5 Parenting Techniques We Can Learn From Animals

We read endless theories and try many different methods in a bid to perfect our parenting techniques – but is it time to simplify things? Perhaps we should be looking to the natural world for inspiration.


Raising our children isn’t easy – successful parenting takes effort and patience, and there are challenges around every corner. There are always new parenting techniques to try, and we embrace them all – often confusing both ourselves and our children in the process.

If you watch animals with their offspring, parenting seems much simpler. Behaviour is passed down from generation to generation, and the young quickly understand what’s expected of them.

So what lessons we can take from the animal kingdom when it comes to parenting our own kids?

1Show children how they should behave

One of the most important factors of successful parenting is consistency – and that’s exactly what happens in the animal world. The young copy their mothers, quickly learning the behaviour and skills they need to survive. There’s no such thing as a mixed message.

A calm, easy-going cow tends to have a calm, easy-going calf. It watches its mother’s behaviour, copies it, and quickly fits in with the rest of the herd. When foxes rough-and-tumble with their cubs during play, there’s a serious purpose – they’re teaching them how to defend themselves. When a horse stands and licks her foal as it stands contentedly by her side, she’s showing it how to care for another.

We can transfer this to our own world, teaching our children by example and ensuring our messages are clear and non-conflicting.

2Discipline is important

You’ll see a mother dog nip her pups when they get a little too boisterous. A cat will growl at her kittens, a cow butts her calf with her head. They’re not being aggressive – they’re just letting their young know they need to stop whatever it is they’re doing.

With human children, discipline can be a contentious issue and is often confused with punishment. Parents might take away a favourite toy or impose a time-out for bad behaviour, but then give in when their child becomes upset – they don’t want to be ‘the bad guy’.

That doesn’t happen in the animal kingdom. Discipline is about setting boundaries, showing your child what is acceptable and unacceptable, and teaching them how to stay safe. Our children need this guidance while they try and make sense of the world they live in.

3Don’t forget to play

We’re born with an innate sense of fun. A baby will gurgle happily when you tickle his, or her, tummy, or squeal with delight as you give chase on all fours.
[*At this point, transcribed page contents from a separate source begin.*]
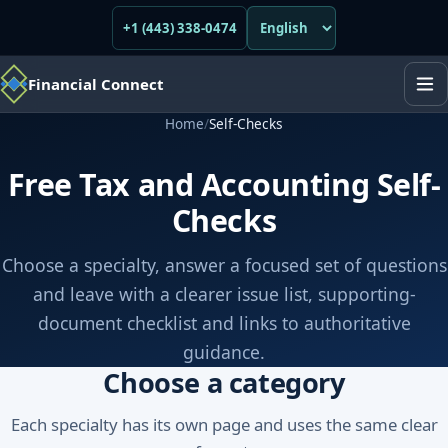
+1 (443) 338-0474
Financial Connect
Home
/
Self-Checks
Free Tax and Accounting Self-
Checks
Choose a specialty, answer a focused set of questions
and leave with a clearer issue list, supporting-
document checklist and links to authoritative
guidance.
Choose a category
Each specialty has its own page and uses the same clear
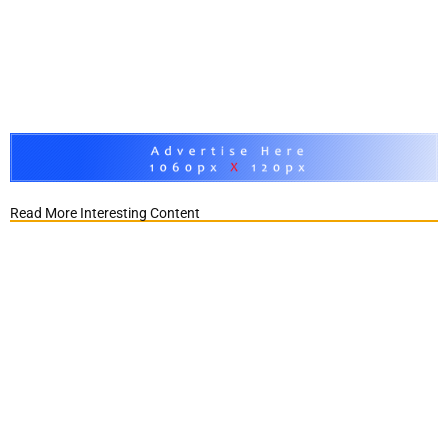
Read More Interesting Content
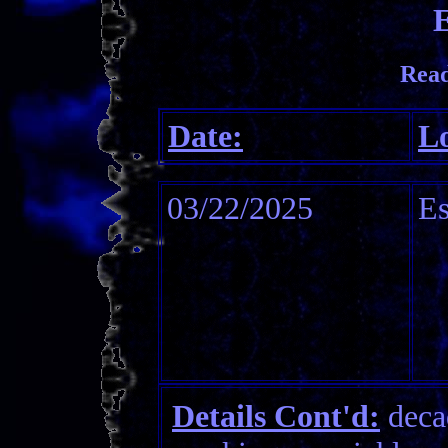
E
Read
Date:
Lo
03/22/2025
Es
Details Cont'd:
decad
The same is true in the animal kingdom – lambs jump and gambol around each other; kittens and puppies will play-fight with their siblings. And, if you watch, you’ll see their mothers sometimes join in – for nothing more than the sheer joy of it.

As we grow, we have other responsibilities – we work, we study, we keep house – and it’s easy to lose touch with our playful side. But we shouldn’t – it’s important to show our children we still have a zest for life, even when we’re shouldering grown-up burdens.

4We are our child’s greatest influence

After an animal gives birth, she looks after her young without help. She feeds them, teaches them, disciplines them. If necessary, she hides them away so they are safe from predators.

This isn’t practical in our world – many parents need to work, for example – but we should never underestimate our role in their lives. Our kids may be in day-care, but that doesn’t mean we abdicate responsibility for teaching them social and practical skills.

Instead, it’s even more important to make the most of the time we have – to play, to guide their behaviour, to show them how to use cutlery or put on their own shoes.

5Our children are more important than anything else in the world

Before my own children were born, I didn’t fully understand the truth of the phrase: “I’d die to protect my kids.” I do now.

The absolute and unconditional love I have for them means that, if they were under threat, I’d willingly sacrifice myself to save them – or, if necessary, kill to protect them. It’s instinctive.

It’s the same in the animal world. If a mother sees you as a threat to her babies, she’ll attack. Preserving their lives is the most important thing in the world to her.

This isn’t a lesson we consciously learn, but watching it in action reminds us how precious our children are. Our job as parents is to nurture them, to ensure they grow up as independent adults and valuable members of their communities.